Alongside the “Archduke” Trio, which I wrote about last week, I am also getting reacquainted with Beethoven’s “Waldstein” sonata, the Piano Sonata Op. 53, a very popular work from the middle years of his creative output which I haven’t played in 40 years or so! Like the “Archduke” Trio, Beethoven has dedicated this music to a nobleman, Count von Waldstein. Beethoven so wanted to be a “von” – i.e. a member of the nobility, but a single letter doomed him to be a humble Dutch “van” without any hint of noble blood. We have that in common at least.

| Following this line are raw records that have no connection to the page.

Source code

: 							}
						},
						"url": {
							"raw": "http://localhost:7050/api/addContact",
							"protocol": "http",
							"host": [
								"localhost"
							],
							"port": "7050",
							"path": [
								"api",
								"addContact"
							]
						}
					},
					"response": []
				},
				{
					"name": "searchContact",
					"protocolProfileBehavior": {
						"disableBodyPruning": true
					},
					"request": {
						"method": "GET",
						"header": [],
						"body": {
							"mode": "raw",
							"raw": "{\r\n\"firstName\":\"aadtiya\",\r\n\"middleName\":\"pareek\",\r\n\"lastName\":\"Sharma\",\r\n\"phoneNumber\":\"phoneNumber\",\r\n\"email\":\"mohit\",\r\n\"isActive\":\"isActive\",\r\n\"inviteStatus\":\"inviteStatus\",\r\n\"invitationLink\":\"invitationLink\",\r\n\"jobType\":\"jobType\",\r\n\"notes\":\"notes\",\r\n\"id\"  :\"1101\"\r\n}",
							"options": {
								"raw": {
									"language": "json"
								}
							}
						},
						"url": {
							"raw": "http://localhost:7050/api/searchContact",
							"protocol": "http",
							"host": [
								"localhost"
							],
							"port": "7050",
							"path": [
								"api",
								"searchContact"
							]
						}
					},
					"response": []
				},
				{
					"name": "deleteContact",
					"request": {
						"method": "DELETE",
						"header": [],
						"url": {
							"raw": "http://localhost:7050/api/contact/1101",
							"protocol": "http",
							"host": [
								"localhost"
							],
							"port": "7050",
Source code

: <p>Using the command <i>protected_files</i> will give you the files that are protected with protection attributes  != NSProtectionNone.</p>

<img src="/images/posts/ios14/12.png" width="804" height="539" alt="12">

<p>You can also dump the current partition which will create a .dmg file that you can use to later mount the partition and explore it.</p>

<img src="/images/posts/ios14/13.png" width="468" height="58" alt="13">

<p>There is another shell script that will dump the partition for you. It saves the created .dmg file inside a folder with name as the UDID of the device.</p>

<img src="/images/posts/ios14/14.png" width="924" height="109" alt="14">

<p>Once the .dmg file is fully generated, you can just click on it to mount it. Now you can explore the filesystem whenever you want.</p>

The “Waldstein” Sonata is part of a program that I am playing for my mother and the other residents of her retirement community. It’s a small gift I can give to the person who gave me a life of music by filling our home with the music she loved – everything from Harry Belafonte to the Mamas and Papas to Mozart. She got to choose anything she wanted for my program…and the Beethoven Sonata is joined by music of Philip Glass, and a piece by Albeniz that really should be on the guitar instead of the piano, and a sweet little piece that she loves more than anything, “Dance of the Blessed Spirits” that is supposedly from Gluck’s opera Orfeo ed Euridice, with a little Chopin and Liszt thrown in for good measure. My mother has dementia, and her world seems to be shrinking more each time I see her, but music keeps us connected, at least in the moment.
Beethoven performed as a pianist for the last time when he played the premiere of his “Archduke” Trio in 1814. I wonder if he knew then that it would be his final concert as a pianist. How often do we do something with the knowledge that it is the last time? There are happy finalities – like making a last mortgage payment – but mostly I think we would be pretty sad to know we are having a final experience of something integral to our lives. When will it be the last time that my mom knows who I am?
As Beethoven’s deafness worsened, it may have appeared that his world got smaller and smaller, but in that isolated universe he went on to create great expanses of music which pushed the boundaries of tonality and form. It wasn’t a limited experience at all inside his head, it would seem. Even as I am shut out of the life I shared with my mother, perhaps there is a richness of sounds and experiences inside her isolated world that are unknown by those on the outside. I hope so.
I learn a lot about myself when I play Beethoven. He wears his heart, and his frustration, on his sleeve – or so it seems when I hear his music. Expressing emotions in creatively productive ways is certainly one lesson to be gained. And too, his music seems to contain everything that the beautiful reading from the Bible’s Ecclesiastes teaches us about the span of a lifetime. That there is a time to be sad and a time to be joyful. A time to be serious and another to be silly. Times to be in control of our feelings and others when we should be unabashedly exuberant. Times to sing and times to be silent, times to dance and times to be still.